Tell me which specific statement below that you disagree with once you have looked at the book and done the math.

a) 2 low berths in a 3 ton non-gravity hull on emergency power uses 0.35 power.

b) 0.35 power can be generated by 0.0175 DTons of TL15 fusion plant.

c) 0.0175 DTons of fission power plant uses 0.00175 Dtons of fuel per 4 weeks.

d) 1 DTon of fuel will therefore last 43 years.

Math is hard, he whines...

a) 1 AutoBerth = .5 power, 3 tons no gravity = .3 power. Total= .8 (I'm powering it all)

b) .8 power (what the sheet is using) can be done with .04 tons of TL15 Fusion.

c) .04 tons of TL15 fusion power requires .004 tons per 4 weeks.

d) 1.3 tons of fuel for 1300 weeks (which was my comparison point. My belief is that the small craft rules for fuel only removed the 1 ton minimum, so I think this is correct.

Well, it sure seems like the math is wrong in the sheet. Damn.
 
But using that sort of number causes all sorts of problems.

I’m struggling to understand why defining a point of Power is such an issue. It needn’t be real-world compliant- although that would certainly be cool - but really it only needs to be internally consistent.

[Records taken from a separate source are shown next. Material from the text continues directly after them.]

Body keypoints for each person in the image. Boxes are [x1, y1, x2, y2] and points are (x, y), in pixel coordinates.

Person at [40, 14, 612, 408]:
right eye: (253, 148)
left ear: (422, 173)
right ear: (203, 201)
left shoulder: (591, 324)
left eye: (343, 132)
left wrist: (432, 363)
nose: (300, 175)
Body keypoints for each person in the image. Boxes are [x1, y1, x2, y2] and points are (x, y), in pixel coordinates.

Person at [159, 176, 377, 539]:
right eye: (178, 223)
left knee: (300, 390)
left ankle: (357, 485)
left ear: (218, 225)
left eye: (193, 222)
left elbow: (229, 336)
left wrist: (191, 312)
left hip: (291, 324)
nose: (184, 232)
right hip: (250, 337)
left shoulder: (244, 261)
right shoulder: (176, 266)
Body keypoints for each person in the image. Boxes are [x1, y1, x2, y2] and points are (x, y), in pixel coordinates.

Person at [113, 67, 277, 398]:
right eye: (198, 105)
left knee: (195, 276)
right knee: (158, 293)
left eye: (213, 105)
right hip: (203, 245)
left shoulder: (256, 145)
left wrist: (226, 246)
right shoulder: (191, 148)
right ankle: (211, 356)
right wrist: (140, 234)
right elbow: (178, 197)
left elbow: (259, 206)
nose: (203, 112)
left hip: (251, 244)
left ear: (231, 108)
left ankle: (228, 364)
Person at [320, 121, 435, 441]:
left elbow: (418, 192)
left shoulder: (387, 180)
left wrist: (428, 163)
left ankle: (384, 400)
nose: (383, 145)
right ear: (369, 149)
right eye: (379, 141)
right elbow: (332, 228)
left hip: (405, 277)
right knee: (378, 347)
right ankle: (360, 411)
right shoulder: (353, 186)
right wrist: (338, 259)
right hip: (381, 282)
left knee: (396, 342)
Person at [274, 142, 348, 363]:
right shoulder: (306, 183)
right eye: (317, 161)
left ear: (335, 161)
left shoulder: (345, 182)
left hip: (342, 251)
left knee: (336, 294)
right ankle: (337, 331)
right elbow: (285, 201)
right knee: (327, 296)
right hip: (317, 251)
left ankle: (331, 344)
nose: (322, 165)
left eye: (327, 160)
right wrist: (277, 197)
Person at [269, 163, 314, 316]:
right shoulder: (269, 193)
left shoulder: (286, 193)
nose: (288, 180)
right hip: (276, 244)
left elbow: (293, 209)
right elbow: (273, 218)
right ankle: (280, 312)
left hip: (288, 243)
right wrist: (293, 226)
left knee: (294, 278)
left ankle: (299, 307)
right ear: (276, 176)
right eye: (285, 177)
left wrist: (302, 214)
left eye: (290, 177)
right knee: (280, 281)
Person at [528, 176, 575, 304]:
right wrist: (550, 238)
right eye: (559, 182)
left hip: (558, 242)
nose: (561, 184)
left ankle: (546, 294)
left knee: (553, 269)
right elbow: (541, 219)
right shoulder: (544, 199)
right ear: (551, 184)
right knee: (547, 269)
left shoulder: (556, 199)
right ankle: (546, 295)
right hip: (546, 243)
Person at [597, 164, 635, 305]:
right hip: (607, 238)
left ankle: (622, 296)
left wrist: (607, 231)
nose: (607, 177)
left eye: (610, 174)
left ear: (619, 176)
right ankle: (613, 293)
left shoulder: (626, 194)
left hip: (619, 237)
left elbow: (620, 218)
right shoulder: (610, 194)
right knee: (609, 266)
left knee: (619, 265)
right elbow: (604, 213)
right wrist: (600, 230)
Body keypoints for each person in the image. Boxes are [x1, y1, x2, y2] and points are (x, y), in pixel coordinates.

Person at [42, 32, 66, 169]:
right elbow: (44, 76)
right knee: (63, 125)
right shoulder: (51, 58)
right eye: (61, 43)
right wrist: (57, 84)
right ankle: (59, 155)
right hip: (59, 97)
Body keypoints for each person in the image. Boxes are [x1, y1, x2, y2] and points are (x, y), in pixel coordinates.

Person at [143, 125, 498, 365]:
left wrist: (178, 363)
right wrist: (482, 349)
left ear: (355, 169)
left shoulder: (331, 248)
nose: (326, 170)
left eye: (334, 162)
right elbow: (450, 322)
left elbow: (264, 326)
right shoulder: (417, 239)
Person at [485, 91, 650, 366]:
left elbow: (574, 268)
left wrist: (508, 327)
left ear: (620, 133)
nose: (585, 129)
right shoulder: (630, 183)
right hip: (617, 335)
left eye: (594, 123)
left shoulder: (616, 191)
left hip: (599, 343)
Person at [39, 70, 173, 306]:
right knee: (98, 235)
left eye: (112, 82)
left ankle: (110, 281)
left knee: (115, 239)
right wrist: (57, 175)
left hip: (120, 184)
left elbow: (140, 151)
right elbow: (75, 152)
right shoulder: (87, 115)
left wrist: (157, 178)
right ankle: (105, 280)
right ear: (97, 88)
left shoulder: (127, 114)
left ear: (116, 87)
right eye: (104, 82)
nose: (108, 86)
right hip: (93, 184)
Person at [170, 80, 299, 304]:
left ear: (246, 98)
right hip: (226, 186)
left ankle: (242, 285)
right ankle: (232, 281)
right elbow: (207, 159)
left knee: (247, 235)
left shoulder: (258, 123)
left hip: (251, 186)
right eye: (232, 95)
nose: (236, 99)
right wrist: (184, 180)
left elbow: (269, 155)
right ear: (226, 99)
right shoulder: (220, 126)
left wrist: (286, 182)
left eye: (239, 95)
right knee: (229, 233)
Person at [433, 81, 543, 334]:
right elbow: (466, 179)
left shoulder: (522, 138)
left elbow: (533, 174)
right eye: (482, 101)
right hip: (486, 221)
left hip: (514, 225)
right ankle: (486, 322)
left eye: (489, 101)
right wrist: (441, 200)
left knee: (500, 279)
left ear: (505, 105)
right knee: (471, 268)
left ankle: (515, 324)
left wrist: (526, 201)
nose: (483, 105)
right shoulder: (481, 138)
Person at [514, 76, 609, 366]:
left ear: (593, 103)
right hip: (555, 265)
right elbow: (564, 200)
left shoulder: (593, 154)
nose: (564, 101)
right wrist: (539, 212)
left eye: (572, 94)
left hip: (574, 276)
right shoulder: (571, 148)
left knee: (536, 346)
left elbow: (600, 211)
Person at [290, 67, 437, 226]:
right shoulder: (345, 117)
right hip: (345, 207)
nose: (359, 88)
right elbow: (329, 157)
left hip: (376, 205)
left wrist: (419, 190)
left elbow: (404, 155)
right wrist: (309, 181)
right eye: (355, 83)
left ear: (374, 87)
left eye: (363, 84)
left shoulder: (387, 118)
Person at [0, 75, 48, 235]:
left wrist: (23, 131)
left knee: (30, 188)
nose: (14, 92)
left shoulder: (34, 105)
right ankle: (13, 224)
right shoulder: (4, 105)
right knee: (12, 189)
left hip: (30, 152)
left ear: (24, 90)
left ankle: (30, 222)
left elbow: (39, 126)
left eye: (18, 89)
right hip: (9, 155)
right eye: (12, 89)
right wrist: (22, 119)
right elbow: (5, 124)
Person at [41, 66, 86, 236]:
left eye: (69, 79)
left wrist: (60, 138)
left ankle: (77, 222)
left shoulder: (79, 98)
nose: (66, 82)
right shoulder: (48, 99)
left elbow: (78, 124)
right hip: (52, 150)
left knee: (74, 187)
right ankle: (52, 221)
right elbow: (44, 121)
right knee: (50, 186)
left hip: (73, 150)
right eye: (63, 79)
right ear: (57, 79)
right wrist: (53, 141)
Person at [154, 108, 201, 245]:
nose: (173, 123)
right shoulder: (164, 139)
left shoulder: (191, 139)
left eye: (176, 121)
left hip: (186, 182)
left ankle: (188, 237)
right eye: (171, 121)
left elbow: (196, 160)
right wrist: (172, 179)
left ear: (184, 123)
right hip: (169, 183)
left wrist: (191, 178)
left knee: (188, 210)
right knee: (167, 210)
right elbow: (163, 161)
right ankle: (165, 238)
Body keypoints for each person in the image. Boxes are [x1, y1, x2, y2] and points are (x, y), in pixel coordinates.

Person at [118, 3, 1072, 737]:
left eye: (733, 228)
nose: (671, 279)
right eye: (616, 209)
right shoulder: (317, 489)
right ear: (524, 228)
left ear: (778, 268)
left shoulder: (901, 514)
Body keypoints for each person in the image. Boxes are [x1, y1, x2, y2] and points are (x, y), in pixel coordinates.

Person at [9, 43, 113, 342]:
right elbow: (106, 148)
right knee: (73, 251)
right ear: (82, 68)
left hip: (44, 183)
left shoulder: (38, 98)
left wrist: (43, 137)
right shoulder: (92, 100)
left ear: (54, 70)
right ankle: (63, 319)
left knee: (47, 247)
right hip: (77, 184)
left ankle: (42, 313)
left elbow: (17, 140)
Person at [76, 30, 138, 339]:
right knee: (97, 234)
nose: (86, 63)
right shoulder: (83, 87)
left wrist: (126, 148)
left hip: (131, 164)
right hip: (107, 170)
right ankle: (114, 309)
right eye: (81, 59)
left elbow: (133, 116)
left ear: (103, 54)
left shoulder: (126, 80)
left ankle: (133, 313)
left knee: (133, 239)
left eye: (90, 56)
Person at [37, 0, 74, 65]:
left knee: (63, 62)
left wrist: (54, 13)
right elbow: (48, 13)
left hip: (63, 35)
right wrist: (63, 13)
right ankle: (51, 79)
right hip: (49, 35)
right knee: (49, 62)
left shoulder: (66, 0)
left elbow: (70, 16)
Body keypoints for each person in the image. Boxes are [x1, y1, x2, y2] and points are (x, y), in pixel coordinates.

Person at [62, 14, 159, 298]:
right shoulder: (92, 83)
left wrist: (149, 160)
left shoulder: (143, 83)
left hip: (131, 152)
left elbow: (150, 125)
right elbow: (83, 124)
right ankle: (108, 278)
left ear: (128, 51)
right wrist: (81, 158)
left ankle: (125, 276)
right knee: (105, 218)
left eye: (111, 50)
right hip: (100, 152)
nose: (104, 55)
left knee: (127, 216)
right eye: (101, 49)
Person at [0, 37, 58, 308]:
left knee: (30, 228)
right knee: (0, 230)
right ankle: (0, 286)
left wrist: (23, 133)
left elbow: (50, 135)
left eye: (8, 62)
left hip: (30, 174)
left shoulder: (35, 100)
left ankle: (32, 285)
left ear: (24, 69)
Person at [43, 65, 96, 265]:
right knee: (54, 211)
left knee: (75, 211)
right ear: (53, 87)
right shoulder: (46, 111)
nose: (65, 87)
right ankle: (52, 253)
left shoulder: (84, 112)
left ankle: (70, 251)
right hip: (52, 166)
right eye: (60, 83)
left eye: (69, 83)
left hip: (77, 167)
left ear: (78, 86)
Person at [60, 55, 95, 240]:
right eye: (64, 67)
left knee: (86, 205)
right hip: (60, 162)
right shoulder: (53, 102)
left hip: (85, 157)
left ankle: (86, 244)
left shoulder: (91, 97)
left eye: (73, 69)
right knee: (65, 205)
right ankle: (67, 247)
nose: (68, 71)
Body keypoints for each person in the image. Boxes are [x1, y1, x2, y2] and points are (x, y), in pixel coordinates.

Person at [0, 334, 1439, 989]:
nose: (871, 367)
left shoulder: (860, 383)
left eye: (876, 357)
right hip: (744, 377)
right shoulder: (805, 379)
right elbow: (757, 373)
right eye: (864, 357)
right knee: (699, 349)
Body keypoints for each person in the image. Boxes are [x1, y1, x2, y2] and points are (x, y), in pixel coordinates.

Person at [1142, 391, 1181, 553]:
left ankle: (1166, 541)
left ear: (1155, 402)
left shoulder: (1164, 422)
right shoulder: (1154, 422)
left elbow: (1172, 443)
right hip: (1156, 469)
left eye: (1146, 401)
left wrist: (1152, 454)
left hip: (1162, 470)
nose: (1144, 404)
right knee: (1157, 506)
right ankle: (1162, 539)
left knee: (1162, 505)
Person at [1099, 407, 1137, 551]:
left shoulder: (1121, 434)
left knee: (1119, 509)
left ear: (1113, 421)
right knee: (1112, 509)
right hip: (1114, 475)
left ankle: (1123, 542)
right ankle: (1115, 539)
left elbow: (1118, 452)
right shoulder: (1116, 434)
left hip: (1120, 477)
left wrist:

And then Time/Duration/Working Life, whatever.

So, for an overly simplistic example, let’s say the Voyager TL6 RTG creates 0.001 Power per week. It’s been operating for 50 years - 2,600 weeks. It is now approaching the end of its useful life cycle. It weighs 10kg (does it? I don’t know).

So there’s your metric. A Standard TL6 RTG can output 0.001 Power per week for 50 years and displaces 0.01 dtons. After that it must be replaced.

So a Standard TL6 RTG displacing 1 dton can supply 0.1 Power per week. Normalize shipboard Power costs to be weekly and things start to make sense. Weapons and Screens could be single-use costs or part of the weekly overhead.

TL7 Fission = 0.1 Power per ton per week, 50 years then replace
TL8 Early Fusion = 1 Power per ton per week, 1 year then refuel
Whatevs, you get the point.

For the record, Geir, I’m a huge fan of yours, from all the way back when you were posting Aslan ship designs built in spreadsheets. Please don’t take this as argumentative but rather… a prod to the imagination. 🙃
 
Math is hard, he whines...

a) 1 AutoBerth = .5 power, 3 tons no gravity = .3 power. Total= .8 (I'm powering it all)

b) .8 power (what the sheet is using) can be done with .04 tons of TL15 Fusion.

c) .04 tons of TL15 fusion power requires .004 tons per 4 weeks.

d) 1.3 tons of fuel for 1300 weeks (which was my comparison point. My belief is that the small craft rules for fuel only removed the 1 ton minimum, so I think this is correct.

Well, it sure seems like the math is wrong in the sheet. Damn.
Yep a quick dip test shows it seems to be a factor of 8 out (at least some of the time). All the hidden values are correct until that massive formula in D11 and that just screws everything up.